Les failles plus discrètes, qui relèvent du même réflexe
Trois autres failles reviennent en PME. Elles paraissent mineures, mais procèdent du même mécanisme et se referment par une décision prise au bon niveau.
L’exemplarité. Quand le dirigeant s’exonère des règles qu’il impose (double authentification désactivée, identifiants partagés, appareil personnel qui synchronise tout), il les annule pour toute l’organisation : un salarié qui voit le sommet contourner les consignes en conclut qu’elles ne sont pas sérieuses. Or le dirigeant est la cible la plus exposée, celle qui a accès au plus de choses et dont le nom sert aux fraudes au président. Son exemplarité est un levier de sécurité que lui seul actionne.
Le cadrage des outils. Vos équipes utilisent des applications, des espaces de stockage et, depuis 2025, des assistants d’IA que la direction n’a jamais validés, où l’on colle comptes rendus, contrats et données clients, souvent vers des services hébergés hors de l’Union européenne. Ce shadow IT, et sa version récente le shadow AI, naît d’une envie d’aller vite quand l’outil officiel manque. Tant que personne au sommet n’a fixé de cadre, chacun tranche seul et l’entreprise perd la trace de ce qu’elle expose. Et si vous avez un DSI ou un RSSI, tolérer des usages qu’il a interdits, ou les pratiquer soi-même, vide son autorité de sens : vous désavouez la personne que vous payez pour gérer ce risque.
La dépendance à une seule personne. Dans beaucoup de PME, un seul individu sait comment tout fonctionne et détient les mots de passe critiques. Tant qu’il est là, tout va bien. Le jour où il part ou n’est plus joignable, l’entreprise devient aveugle. Ce n’est pas un risque cyber classique, c’est un risque de gouvernance, créé par une décision de direction : celle de n’avoir jamais réparti la connaissance ni documenté les accès.
Aucune de ces failles ne se corrige avec un outil. Toutes se corrigent avec une décision prise au bon niveau.
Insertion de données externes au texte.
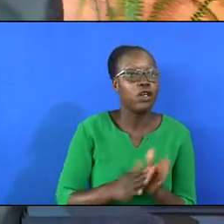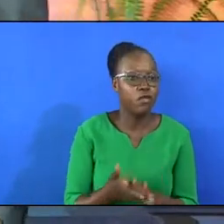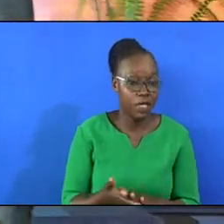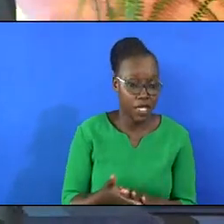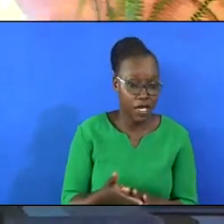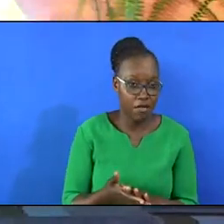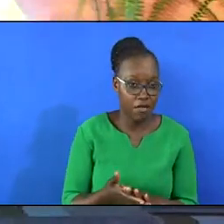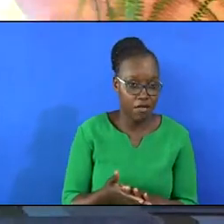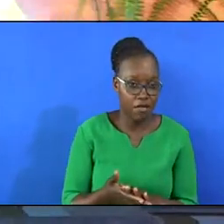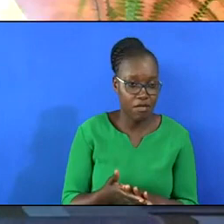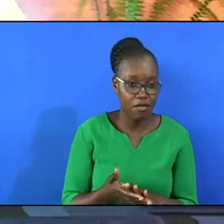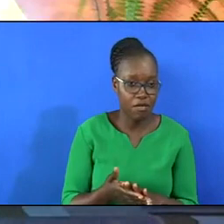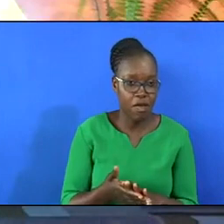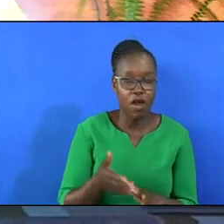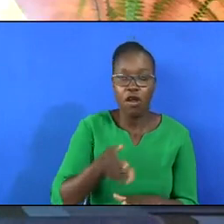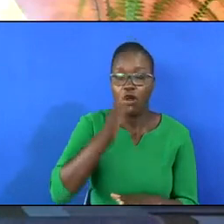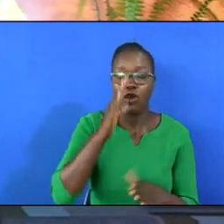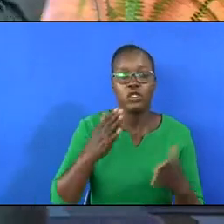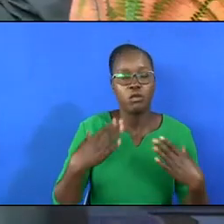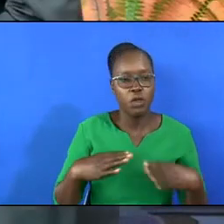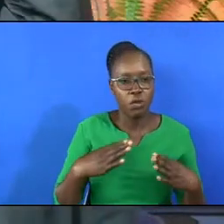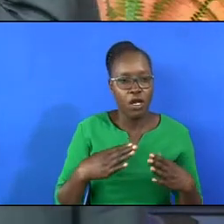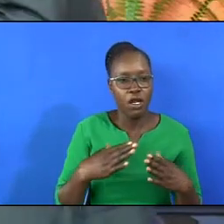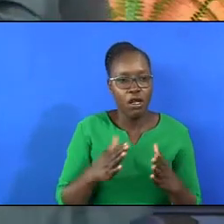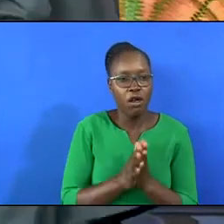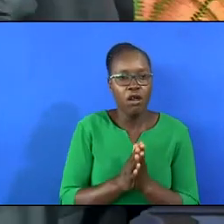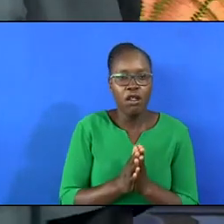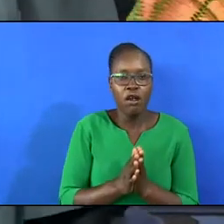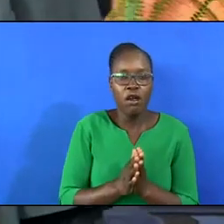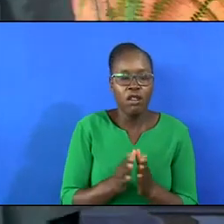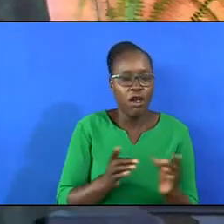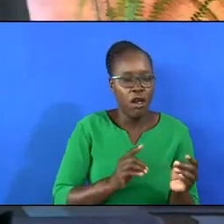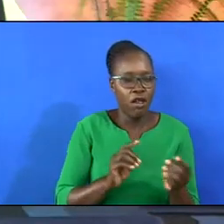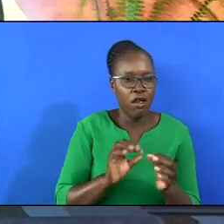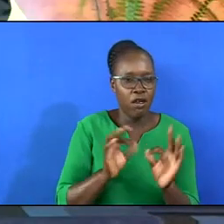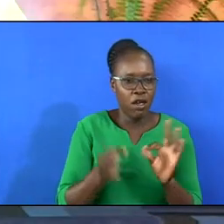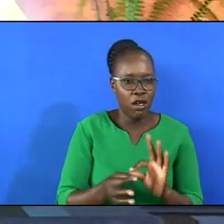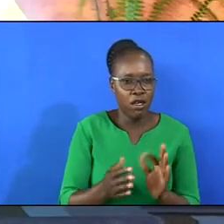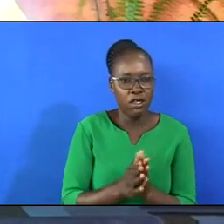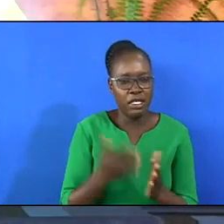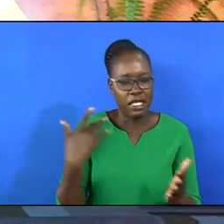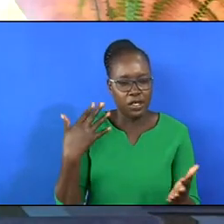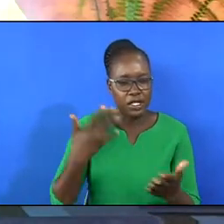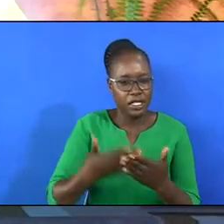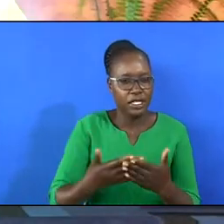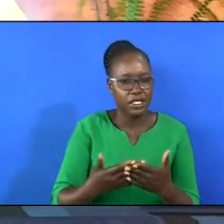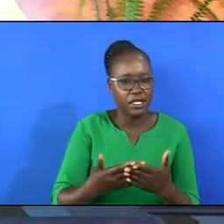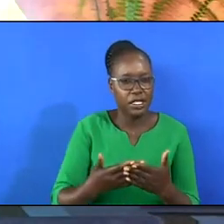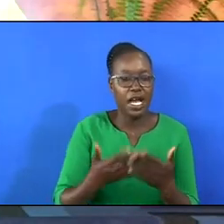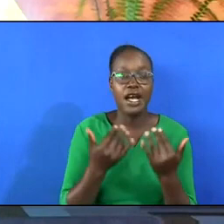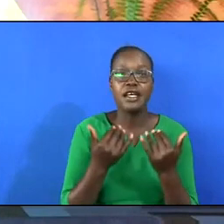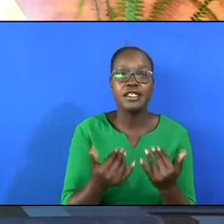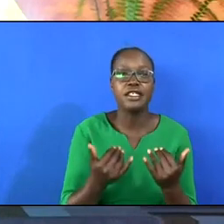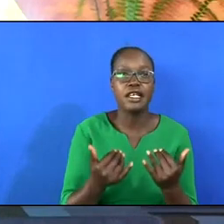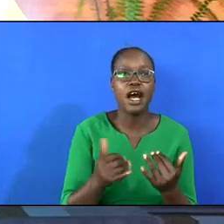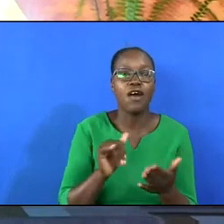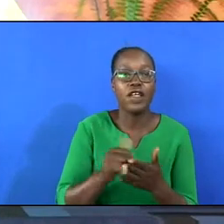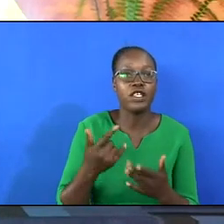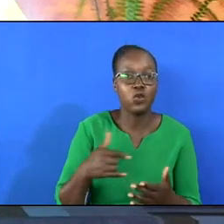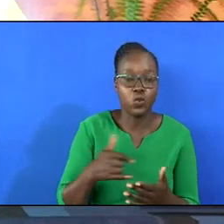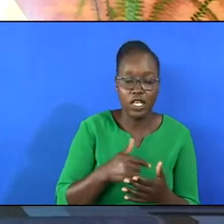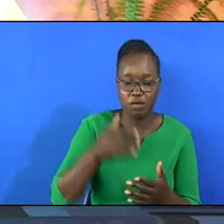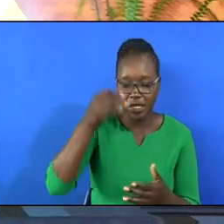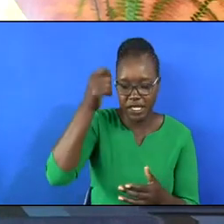God's children. That's why when you look at the other translation. It says, since now that we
Votre checklist pour le prochain comité de direction
Inutile d’être technicien pour piloter ces points. Cinq questions suffisent à transformer un tour de table en décisions traçables. Posez-les à votre prochain CODIR, et notez les réponses.
- Quels risques cyber acceptons-nous, et lesquels refusons-nous ? Un risque accepté en connaissance de cause est légitime. Un risque subi par défaut ne l’est pas.
- Quels outils sont autorisés, lesquels sont interdits ? En particulier pour l’IA et le stockage de fichiers. Proposer une alternative validée vaut mieux qu’une interdiction sans solution.
- Qui détient les accès critiques ? Mots de passe, contrats, procédures de redémarrage doivent être connus d’au moins deux personnes de confiance.
- Quels investissements de sécurité sont reportés, et pourquoi ? Écrivez le risque accepté et la date de réexamen. Une ligne au compte rendu suffit.
- Appliquons-nous, au sommet, les règles que nous imposons aux équipes ? Si oui, l’entreprise suivra. Sinon, personne ne suivra vraiment.
La faille vient parfois du sommet. Le correctif aussi.
Il n’y a rien d’infamant à reconnaître que certaines de ses décisions ont créé des angles morts. C’est même sain : cela signifie qu’on regarde au bon endroit. La sécurité d’une PME ne se joue pas seulement dans ses outils, mais dans la qualité de ses décisions de direction : ce qu’on finance, ce qu’on s’autorise, ce qu’on cadre, ce qu’on arbitre.
C’est une bonne nouvelle. Une faille technique demande un spécialiste. Une faille de gouvernance, vous pouvez la refermer vous-même, dès cette semaine, sans écrire une ligne de code.